An advocate for securing the borders between the United States and Mexico, Kelly maintained at the Aspen forum that illegal immigration remains the top threat to U.S. security.

“It is from my perspective,” he told Williams. “You know, let me just start up by saying my initial conversation with Mr. Trump was he said we need to secure the borders — couldn’t agree more. He said … we have to ensure that the movement of legal people and legal things, whether it’s Canada, the maritime borders or the southwest border, that that is not only unimpeded but it is facilitated.”

Kelly went on to say that illegal movement across the southwest border has been down 70 percent in the past six months.

“And let me say up front, the people that want to come to our country, I understand why they want to come to our country,” he said. “We have a better country than they have, and they’re overwhelmingly decent people.
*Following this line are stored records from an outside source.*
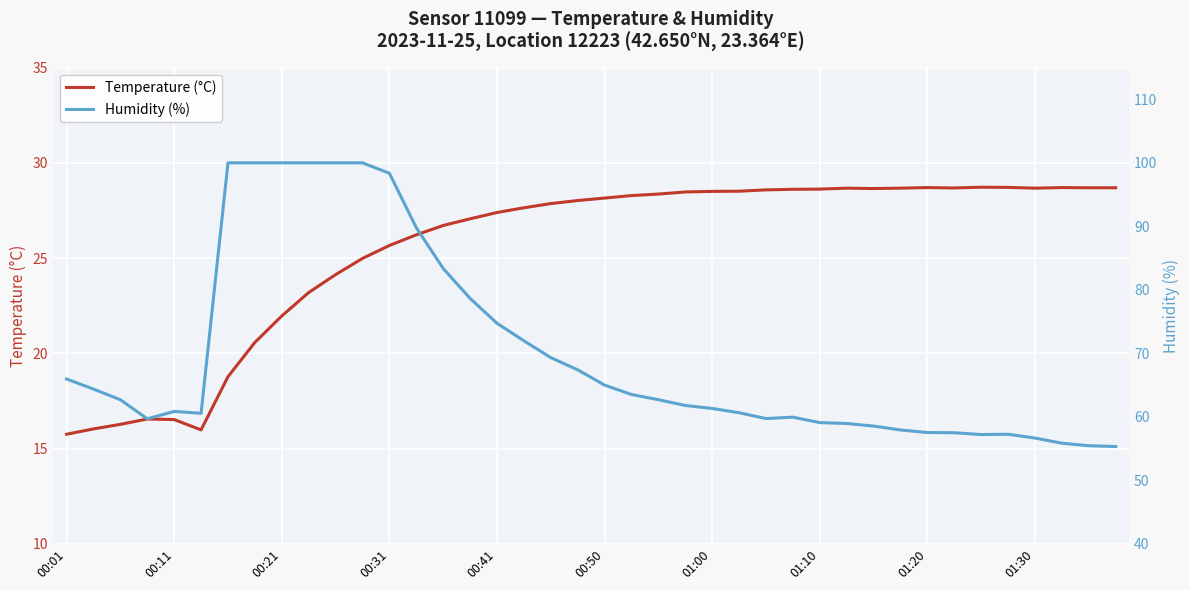

List the series in order of their peak value, highest first.

Humidity (%), Temperature (°C)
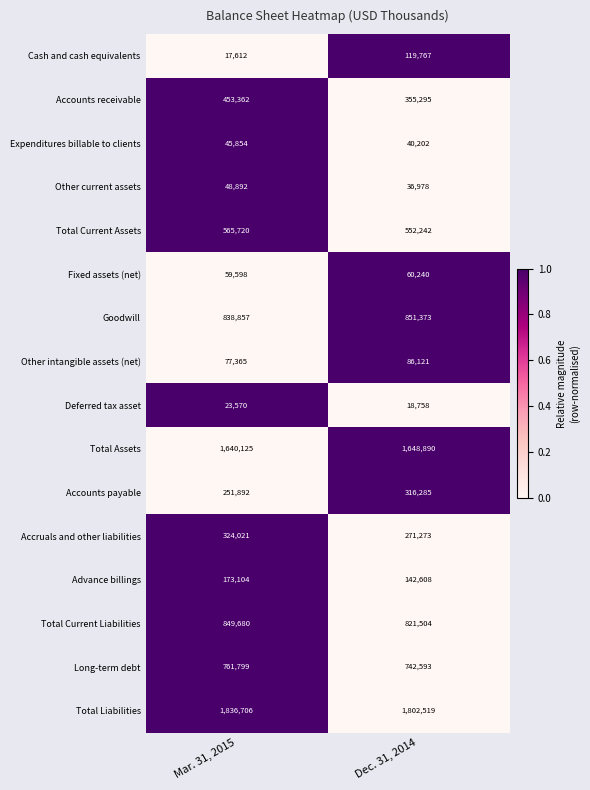

The value of Fixed assets (net) at Mar. 31, 2015 is 80967. True or false?

False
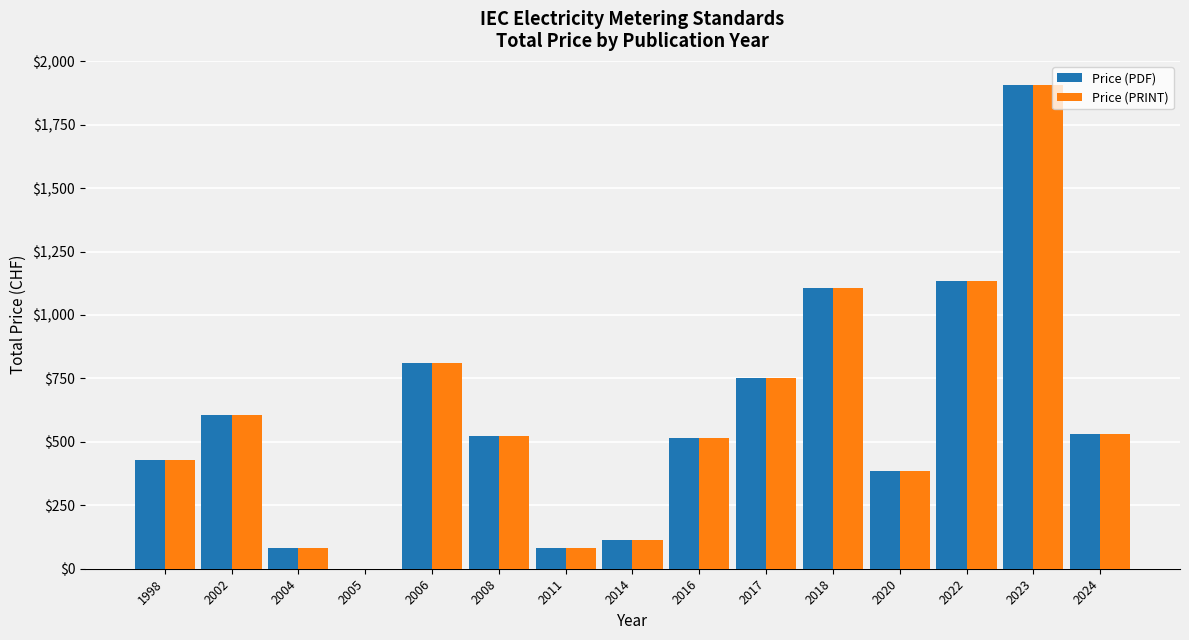

Is it true that Price (PRINT) equals 385 at 2020?

True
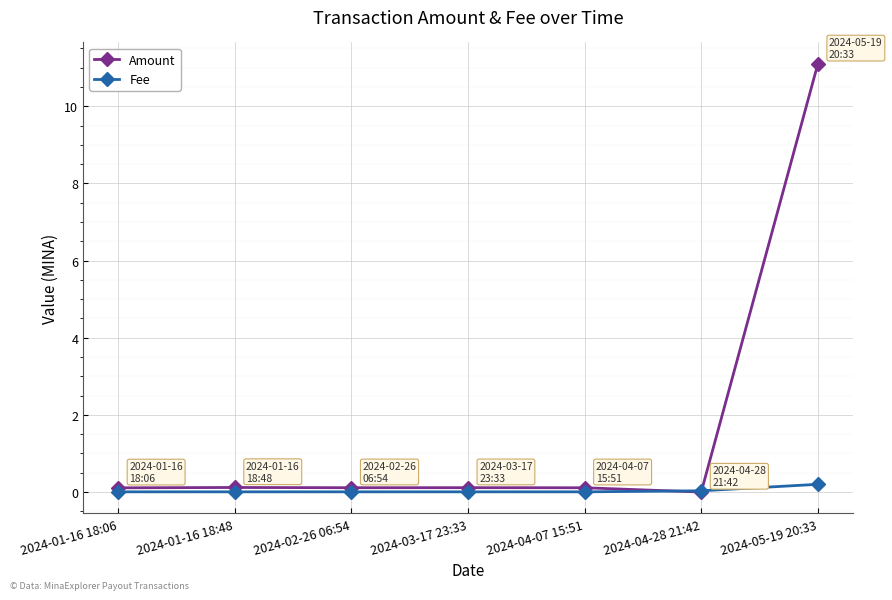

List the series in order of their overall mean, lowest first.

Fee, Amount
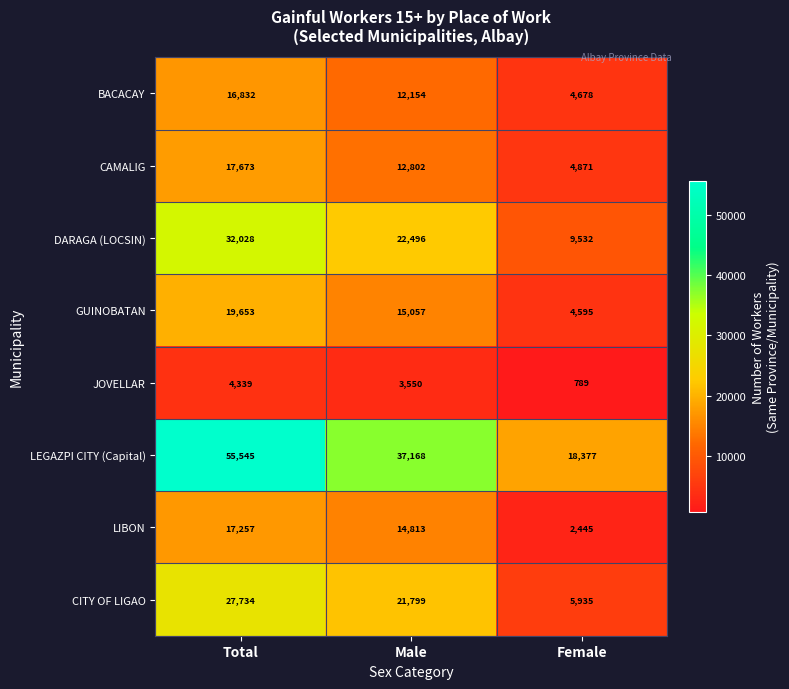

Which series has the largest range (max minus min)?

LEGAZPI CITY (Capital)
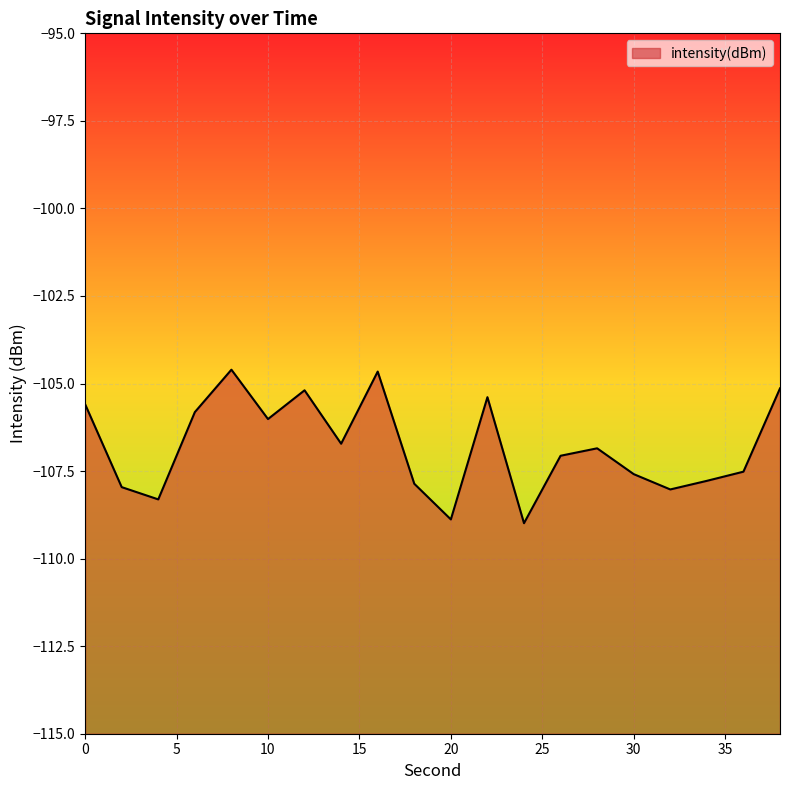

What is the sum of all values?

-2135.9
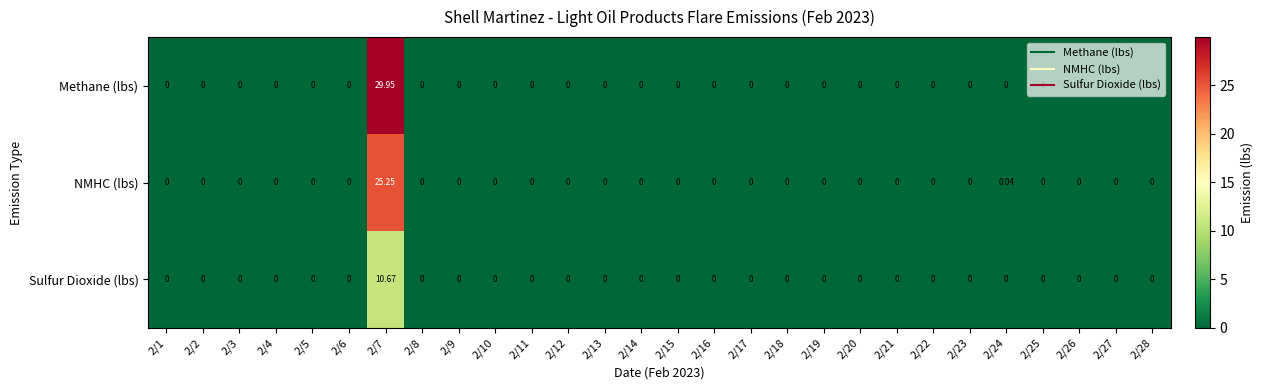

Which series has the widest spread of values?

Methane (lbs)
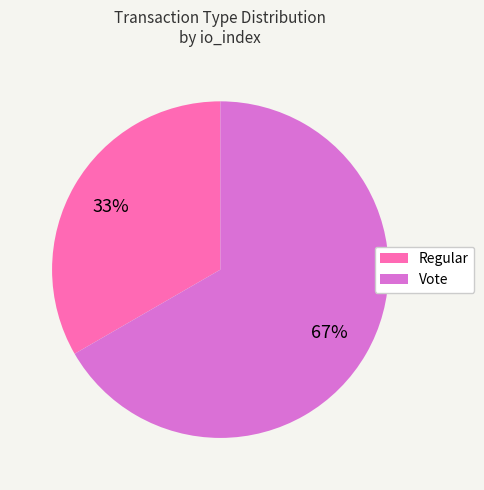

What is the ratio of the value at Vote to the value at Regular?

2.0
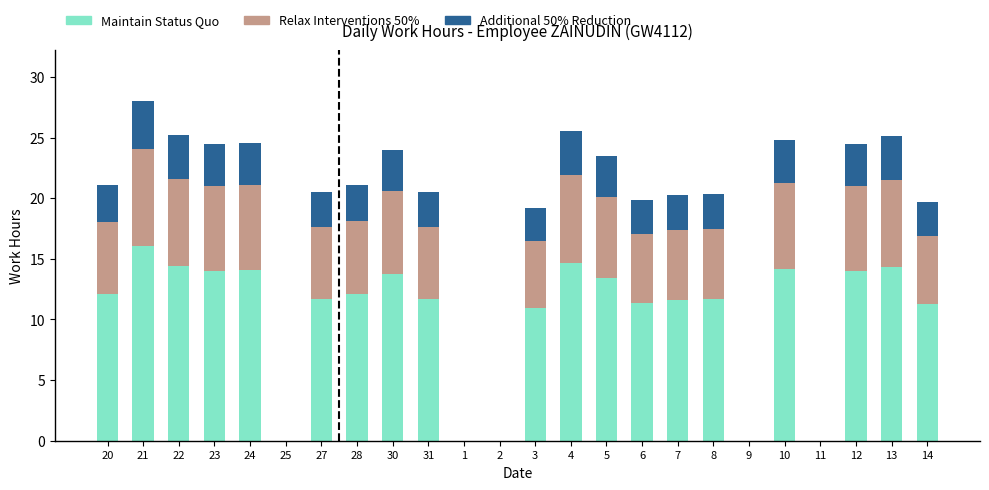

What is the highest value of the Maintain Status Quo series?

16.0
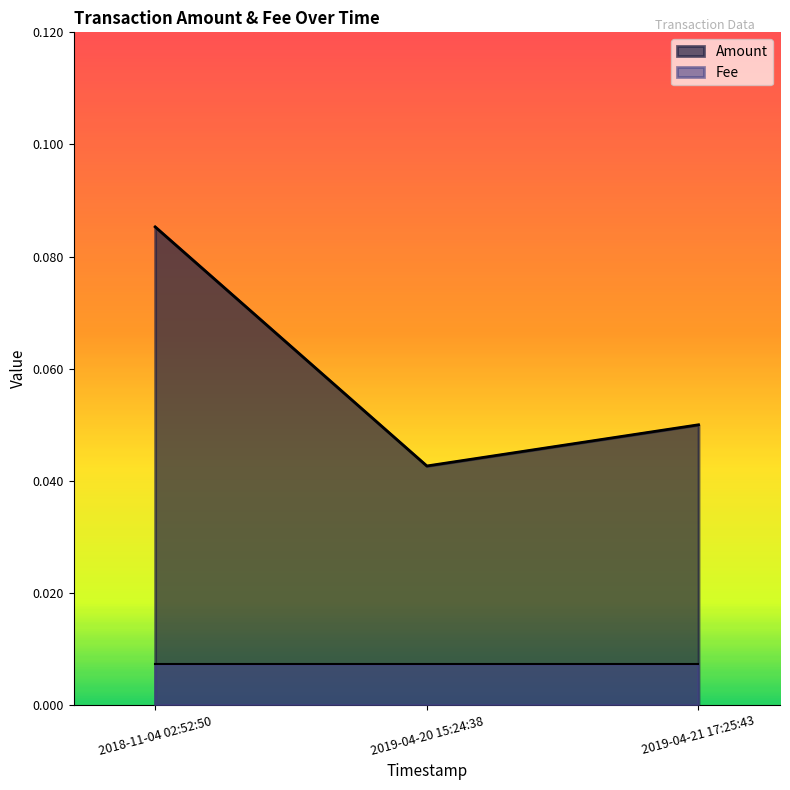

Where is the data nearest to the value 0?

2019-04-20 15:24:38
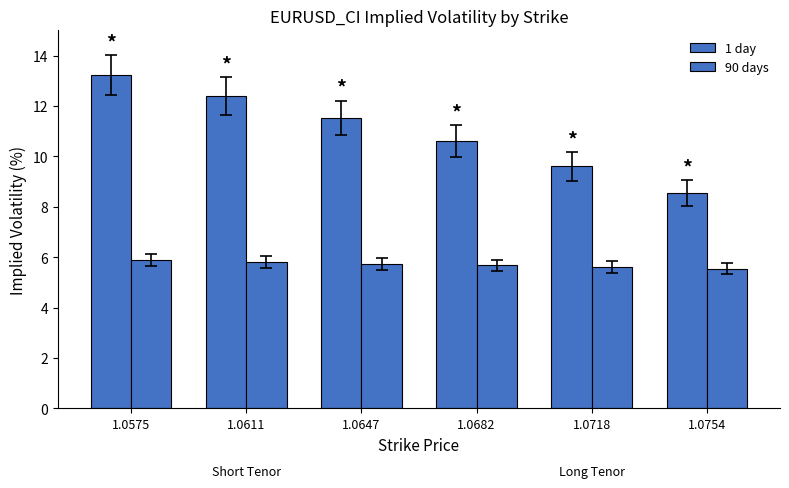

At which category is the sum across all series the highest?

1.0575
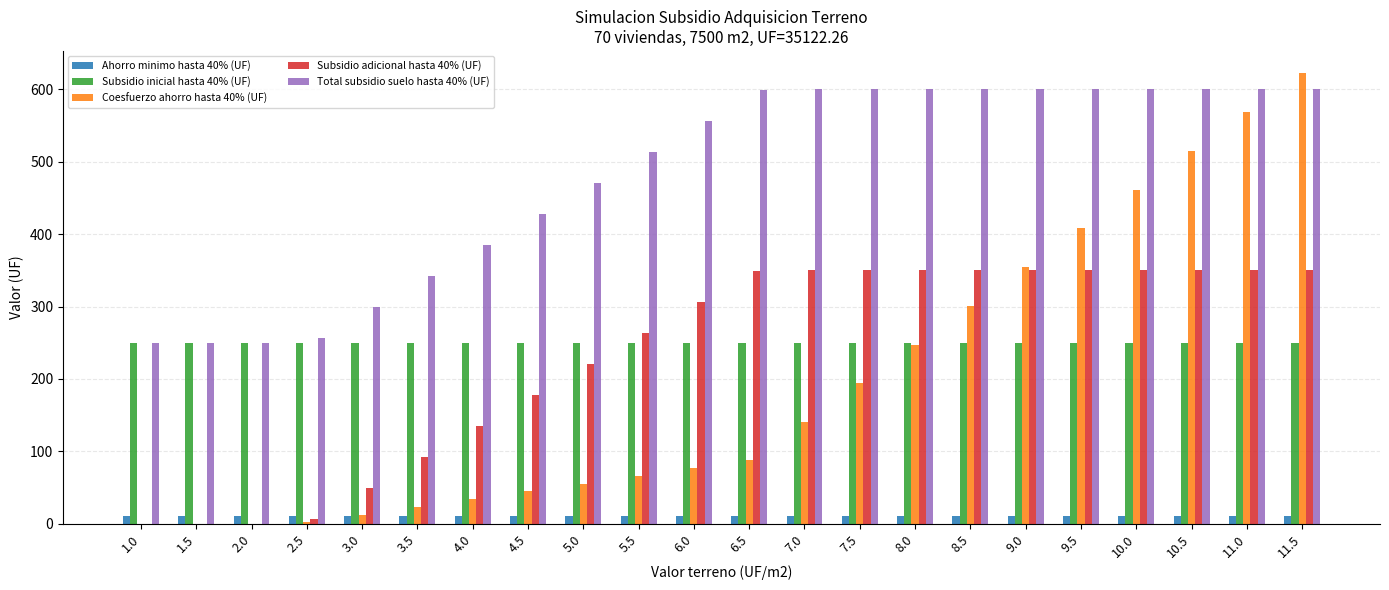

What is the sum of all Coesfuerzo ahorro hasta 40% (UF) values?

4210.6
But the fact is, we have a legal immigration system that allows 1.1 million people in every year that are on the road to citizenship. We are trying to get our arms around and are getting our arms around illegal immigration, not legal immigration.”

Kelly also weighed in his support of Trump’s travel ban that applies to the mostly Muslim countries of Iran, Libya, Somalia, Sudan, Syria and Yemen.

Kelly said it’s difficult staying current on the various court decisions that have come down the pike since Trump initiated the temporary travel ban Jan. 27. It has gone through numerous legal challenges, with the Supreme Court reinstating its key provisions June 26.

“I’ve lost track of the court rulings, but I have a large number of lawyers who live for the court rulings,” Kelly said. “We’re just being very, very careful. I do not want to get crosswise with the courts.”

He also expressed frustration about states not wishing to accept help from Washington to protect their election systems from hacking.

“I think they’re nuts if they don’t, because I think in the world we live in, cyberwise, any second, third, fourth objective look at what you’re doing would make sense, but if they don’t want it, the help, they don’t have to ask,” he said.

Kelly’s appointment to chief of staff even prompted a tweet Friday from Walter Isaacson, the outgoing president of the Aspen Institute, which hosted the Security Forum: “Unlike some other officials, in Aspen John Kelly avoided partisan shots, paid respect to Jeh Johnson, John Brennan.” Johnson was Kelly’s predecessor as secretary of Homeland Security, and at the Aspen Security Forum he noted that they remain good friends. Brennan ran the CIA for most of President Barack Obama’s second term.